** Opening Information supplied block **

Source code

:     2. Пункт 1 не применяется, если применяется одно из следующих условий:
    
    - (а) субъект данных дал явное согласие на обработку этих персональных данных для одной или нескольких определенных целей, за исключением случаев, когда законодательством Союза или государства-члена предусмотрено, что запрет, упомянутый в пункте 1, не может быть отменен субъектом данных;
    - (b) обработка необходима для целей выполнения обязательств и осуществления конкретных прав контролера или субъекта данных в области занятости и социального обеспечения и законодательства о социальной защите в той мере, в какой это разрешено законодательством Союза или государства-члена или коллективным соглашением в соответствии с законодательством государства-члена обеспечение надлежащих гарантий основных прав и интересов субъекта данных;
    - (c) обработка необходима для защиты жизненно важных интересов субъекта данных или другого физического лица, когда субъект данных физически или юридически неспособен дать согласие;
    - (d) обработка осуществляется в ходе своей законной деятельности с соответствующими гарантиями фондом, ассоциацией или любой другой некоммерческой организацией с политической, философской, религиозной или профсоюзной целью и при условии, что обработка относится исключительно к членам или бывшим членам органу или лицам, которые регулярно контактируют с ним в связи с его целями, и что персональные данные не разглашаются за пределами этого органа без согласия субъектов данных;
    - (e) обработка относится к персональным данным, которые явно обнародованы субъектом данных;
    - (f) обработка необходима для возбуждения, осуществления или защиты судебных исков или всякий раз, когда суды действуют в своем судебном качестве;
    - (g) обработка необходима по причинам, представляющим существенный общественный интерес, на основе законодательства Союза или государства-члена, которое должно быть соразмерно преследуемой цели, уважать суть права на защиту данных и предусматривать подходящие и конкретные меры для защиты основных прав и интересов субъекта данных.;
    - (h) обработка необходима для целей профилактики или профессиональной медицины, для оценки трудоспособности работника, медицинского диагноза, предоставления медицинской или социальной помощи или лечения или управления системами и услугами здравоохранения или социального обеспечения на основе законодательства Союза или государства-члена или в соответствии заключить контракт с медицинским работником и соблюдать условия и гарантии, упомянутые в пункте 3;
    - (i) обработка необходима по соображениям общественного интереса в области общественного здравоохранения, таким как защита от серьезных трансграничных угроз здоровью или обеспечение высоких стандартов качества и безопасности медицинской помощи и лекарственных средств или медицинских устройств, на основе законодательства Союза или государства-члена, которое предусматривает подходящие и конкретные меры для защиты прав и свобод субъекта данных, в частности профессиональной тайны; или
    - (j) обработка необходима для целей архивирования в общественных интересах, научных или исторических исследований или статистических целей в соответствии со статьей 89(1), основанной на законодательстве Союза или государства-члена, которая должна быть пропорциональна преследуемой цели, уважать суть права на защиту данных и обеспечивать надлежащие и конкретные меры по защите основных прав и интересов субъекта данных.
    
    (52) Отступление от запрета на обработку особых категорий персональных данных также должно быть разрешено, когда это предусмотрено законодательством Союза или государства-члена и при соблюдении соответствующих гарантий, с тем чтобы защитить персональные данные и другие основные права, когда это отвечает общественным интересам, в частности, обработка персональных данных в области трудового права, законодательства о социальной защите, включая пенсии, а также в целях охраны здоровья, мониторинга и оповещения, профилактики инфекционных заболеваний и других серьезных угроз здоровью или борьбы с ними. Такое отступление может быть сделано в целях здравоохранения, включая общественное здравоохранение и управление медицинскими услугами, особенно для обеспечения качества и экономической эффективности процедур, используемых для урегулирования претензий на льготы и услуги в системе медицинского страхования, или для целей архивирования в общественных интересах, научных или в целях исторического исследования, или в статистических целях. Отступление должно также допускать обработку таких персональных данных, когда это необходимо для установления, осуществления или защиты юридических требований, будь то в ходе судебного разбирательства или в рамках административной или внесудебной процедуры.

** Closing Information supplied block **

Exercise prompt: What is needed is a word-for-word copy of all the records above.

Expected answer:
Source code

:     2. Пункт 1 не применяется, если применяется одно из следующих условий:
    
    - (а) субъект данных дал явное согласие на обработку этих персональных данных для одной или нескольких определенных целей, за исключением случаев, когда законодательством Союза или государства-члена предусмотрено, что запрет, упомянутый в пункте 1, не может быть отменен субъектом данных;
    - (b) обработка необходима для целей выполнения обязательств и осуществления конкретных прав контролера или субъекта данных в области занятости и социального обеспечения и законодательства о социальной защите в той мере, в какой это разрешено законодательством Союза или государства-члена или коллективным соглашением в соответствии с законодательством государства-члена обеспечение надлежащих гарантий основных прав и интересов субъекта данных;
    - (c) обработка необходима для защиты жизненно важных интересов субъекта данных или другого физического лица, когда субъект данных физически или юридически неспособен дать согласие;
    - (d) обработка осуществляется в ходе своей законной деятельности с соответствующими гарантиями фондом, ассоциацией или любой другой некоммерческой организацией с политической, философской, религиозной или профсоюзной целью и при условии, что обработка относится исключительно к членам или бывшим членам органу или лицам, которые регулярно контактируют с ним в связи с его целями, и что персональные данные не разглашаются за пределами этого органа без согласия субъектов данных;
    - (e) обработка относится к персональным данным, которые явно обнародованы субъектом данных;
    - (f) обработка необходима для возбуждения, осуществления или защиты судебных исков или всякий раз, когда суды действуют в своем судебном качестве;
    - (g) обработка необходима по причинам, представляющим существенный общественный интерес, на основе законодательства Союза или государства-члена, которое должно быть соразмерно преследуемой цели, уважать суть права на защиту данных и предусматривать подходящие и конкретные меры для защиты основных прав и интересов субъекта данных.;
    - (h) обработка необходима для целей профилактики или профессиональной медицины, для оценки трудоспособности работника, медицинского диагноза, предоставления медицинской или социальной помощи или лечения или управления системами и услугами здравоохранения или социального обеспечения на основе законодательства Союза или государства-члена или в соответствии заключить контракт с медицинским работником и соблюдать условия и гарантии, упомянутые в пункте 3;
    - (i) обработка необходима по соображениям общественного интереса в области общественного здравоохранения, таким как защита от серьезных трансграничных угроз здоровью или обеспечение высоких стандартов качества и безопасности медицинской помощи и лекарственных средств или медицинских устройств, на основе законодательства Союза или государства-члена, которое предусматривает подходящие и конкретные меры для защиты прав и свобод субъекта данных, в частности профессиональной тайны; или
    - (j) обработка необходима для целей архивирования в общественных интересах, научных или исторических исследований или статистических целей в соответствии со статьей 89(1), основанной на законодательстве Союза или государства-члена, которая должна быть пропорциональна преследуемой цели, уважать суть права на защиту данных и обеспечивать надлежащие и конкретные меры по защите основных прав и интересов субъекта данных.
    
    (52) Отступление от запрета на обработку особых категорий персональных данных также должно быть разрешено, когда это предусмотрено законодательством Союза или государства-члена и при соблюдении соответствующих гарантий, с тем чтобы защитить персональные данные и другие основные права, когда это отвечает общественным интересам, в частности, обработка персональных данных в области трудового права, законодательства о социальной защите, включая пенсии, а также в целях охраны здоровья, мониторинга и оповещения, профилактики инфекционных заболеваний и других серьезных угроз здоровью или борьбы с ними. Такое отступление может быть сделано в целях здравоохранения, включая общественное здравоохранение и управление медицинскими услугами, особенно для обеспечения качества и экономической эффективности процедур, используемых для урегулирования претензий на льготы и услуги в системе медицинского страхования, или для целей архивирования в общественных интересах, научных или в целях исторического исследования, или в статистических целях. Отступление должно также допускать обработку таких персональных данных, когда это необходимо для установления, осуществления или защиты юридических требований, будь то в ходе судебного разбирательства или в рамках административной или внесудебной процедуры.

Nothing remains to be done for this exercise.